The judge says there is now a new language that is used in connection with the courts: People who come before them are called customers, judges and lawyers are referred to as stakeholders, and District Court centres are referred to as franchises.
“We are now to understand that we are part of a market for justice services and our product is being ‘marketised’,” she said.
An obvious and major feature of this market approach is in the rise in court fees, which in New Zealand are set high and “undoubtedly act as a barrier to accessing the courts”.
In fact, in the most recent review of civil fees undertaken by the New Zealand Bar Association
in 2012, it compared our fees to those charged in similar jurisdictions in Australia.
The conclusion was that even without converting from Australian to New Zealand dollars, individuals and small businesses in Western Australia, South Australia, New South Wales and Queensland were paying far lower than the proposed New Zealand daily charge of $3,200.
This high fee regime is denying access to the courts, with one spin-off being huge increases in the amount of unrepresented litigants, says Winkelmann. In the Auckland High Court registry 40% of judicial review cases have one or more unrepresented litigant, and 30% of appeals have one or more unrepresented litigant.
The consequences of this are directly affect the judiciary process, she says, including consuming a disproportionately significant amount of Registry time and length of trials.
Based on all of this evidence, there is an obvious and growing need for better access to justice, says Winkelmann.
“The legal profession has to help meet that need if it is to retain the central position it now has in our system of civil justice. It has exclusive rights of audience in court to represent litigants.
“If the profession is unable to provide that representation in a form and at a price that allows people to use those services, it will not be long before the question is asked why should that exclusivity be maintained?”
The judge went on to explore many of the strands that could help ease the burden on the judicial system in New Zealand.

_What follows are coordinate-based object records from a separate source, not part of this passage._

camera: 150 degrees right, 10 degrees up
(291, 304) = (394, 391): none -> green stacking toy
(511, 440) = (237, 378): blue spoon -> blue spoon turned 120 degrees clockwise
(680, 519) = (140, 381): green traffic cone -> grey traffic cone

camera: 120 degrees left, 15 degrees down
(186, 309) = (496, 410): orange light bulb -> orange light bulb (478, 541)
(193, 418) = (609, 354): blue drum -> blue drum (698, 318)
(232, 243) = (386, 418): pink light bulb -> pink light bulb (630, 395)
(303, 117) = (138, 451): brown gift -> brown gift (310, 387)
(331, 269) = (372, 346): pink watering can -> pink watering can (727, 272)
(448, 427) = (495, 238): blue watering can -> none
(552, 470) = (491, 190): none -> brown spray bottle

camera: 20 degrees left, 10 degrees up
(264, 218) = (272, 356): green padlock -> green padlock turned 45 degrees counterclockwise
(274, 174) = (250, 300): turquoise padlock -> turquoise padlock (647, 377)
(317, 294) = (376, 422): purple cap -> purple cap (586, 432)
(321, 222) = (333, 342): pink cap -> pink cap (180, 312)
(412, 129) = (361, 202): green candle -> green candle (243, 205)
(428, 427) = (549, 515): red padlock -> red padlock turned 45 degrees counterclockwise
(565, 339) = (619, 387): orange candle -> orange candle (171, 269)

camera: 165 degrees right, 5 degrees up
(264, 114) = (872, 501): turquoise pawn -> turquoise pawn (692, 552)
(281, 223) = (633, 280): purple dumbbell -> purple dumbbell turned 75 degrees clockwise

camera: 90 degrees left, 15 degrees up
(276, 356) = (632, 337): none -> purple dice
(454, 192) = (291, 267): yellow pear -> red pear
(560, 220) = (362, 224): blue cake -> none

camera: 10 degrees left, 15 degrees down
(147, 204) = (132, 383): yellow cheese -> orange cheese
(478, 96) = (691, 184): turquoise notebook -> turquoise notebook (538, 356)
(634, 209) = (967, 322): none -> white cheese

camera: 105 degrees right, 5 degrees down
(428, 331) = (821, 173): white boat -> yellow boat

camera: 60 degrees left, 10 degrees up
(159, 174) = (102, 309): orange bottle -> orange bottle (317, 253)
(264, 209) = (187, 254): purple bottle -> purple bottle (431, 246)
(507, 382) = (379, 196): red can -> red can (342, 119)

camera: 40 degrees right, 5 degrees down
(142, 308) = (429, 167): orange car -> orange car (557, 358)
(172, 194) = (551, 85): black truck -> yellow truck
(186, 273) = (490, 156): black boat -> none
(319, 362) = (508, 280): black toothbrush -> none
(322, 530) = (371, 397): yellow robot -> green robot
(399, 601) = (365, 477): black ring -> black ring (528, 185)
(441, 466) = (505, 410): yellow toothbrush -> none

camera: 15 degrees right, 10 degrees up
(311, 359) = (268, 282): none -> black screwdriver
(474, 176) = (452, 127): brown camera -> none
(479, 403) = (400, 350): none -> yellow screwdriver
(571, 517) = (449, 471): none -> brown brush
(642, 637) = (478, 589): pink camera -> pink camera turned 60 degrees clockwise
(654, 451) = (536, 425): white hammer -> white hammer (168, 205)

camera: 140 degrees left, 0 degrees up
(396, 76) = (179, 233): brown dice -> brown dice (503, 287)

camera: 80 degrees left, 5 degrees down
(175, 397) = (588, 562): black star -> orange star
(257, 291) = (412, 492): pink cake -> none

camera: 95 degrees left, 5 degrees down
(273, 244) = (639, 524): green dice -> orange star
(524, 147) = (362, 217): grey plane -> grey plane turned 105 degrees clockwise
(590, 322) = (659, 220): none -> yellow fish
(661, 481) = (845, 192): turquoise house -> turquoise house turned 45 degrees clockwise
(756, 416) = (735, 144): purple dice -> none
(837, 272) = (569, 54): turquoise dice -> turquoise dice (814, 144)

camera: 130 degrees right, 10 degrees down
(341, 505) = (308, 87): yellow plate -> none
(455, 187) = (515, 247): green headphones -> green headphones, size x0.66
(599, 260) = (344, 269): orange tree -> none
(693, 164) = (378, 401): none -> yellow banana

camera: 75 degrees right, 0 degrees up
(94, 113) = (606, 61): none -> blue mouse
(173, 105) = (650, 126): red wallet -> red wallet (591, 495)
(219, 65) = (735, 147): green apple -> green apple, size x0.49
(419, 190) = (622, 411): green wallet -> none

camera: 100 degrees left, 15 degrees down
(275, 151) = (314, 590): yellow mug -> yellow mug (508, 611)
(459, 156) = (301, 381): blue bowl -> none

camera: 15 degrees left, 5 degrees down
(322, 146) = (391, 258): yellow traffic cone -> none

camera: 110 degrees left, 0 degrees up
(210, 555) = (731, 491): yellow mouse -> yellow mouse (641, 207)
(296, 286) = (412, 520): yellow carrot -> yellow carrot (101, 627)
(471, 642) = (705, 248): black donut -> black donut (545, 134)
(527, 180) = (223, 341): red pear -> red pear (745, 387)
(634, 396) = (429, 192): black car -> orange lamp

Examples included moving away from the current 19th
century model that “reigns supreme” and provides “no incentive for efficiency”. The profession could explore different pricing models including fixed price services, she says.
“It could also research overseas trends towards unbundling services. For example, a client might come to the lawyer just to have the pleading drafted, and to get some basic advice about the scope of evidence and legal principles, leaving the client to look after the rest.”
Supplementing all of this, of course, is the provision of pro bono services. And although the NZ profession provides thousands of hours of pro bono legal advice a year, there is currently no focus upon facilitating access to the courts for those unable to afford legal representation, Winkelmann says.
She emphasised that the legal profession should be doing these things because it is the right thing for a profession sworn to uphold the rule of law. More than that, if it wishes to retain its preferred status and exclusive right of audience before the courts, then it must show that it strives towards providing access to justice for all.
“The profession that Ethel Benjamin fought to enter was not an innovative profession. It failed to understand or respond to the social justice imperative for according women equal status. Back in the 19th century, it took Parliament to put the profession straight on this,” concluded Winkelmann.
“The challenges for the profession today are just as pressing as they were then — perhaps more pressing. It is for the profession to play its part, a critical part, in meeting the challenge to provide access to justice for all in our society. To do this, the profession will have to innovate. It will have to be prepared to initiate and engage in debate about these issues and to question, and if necessary change, its current way of doing business.”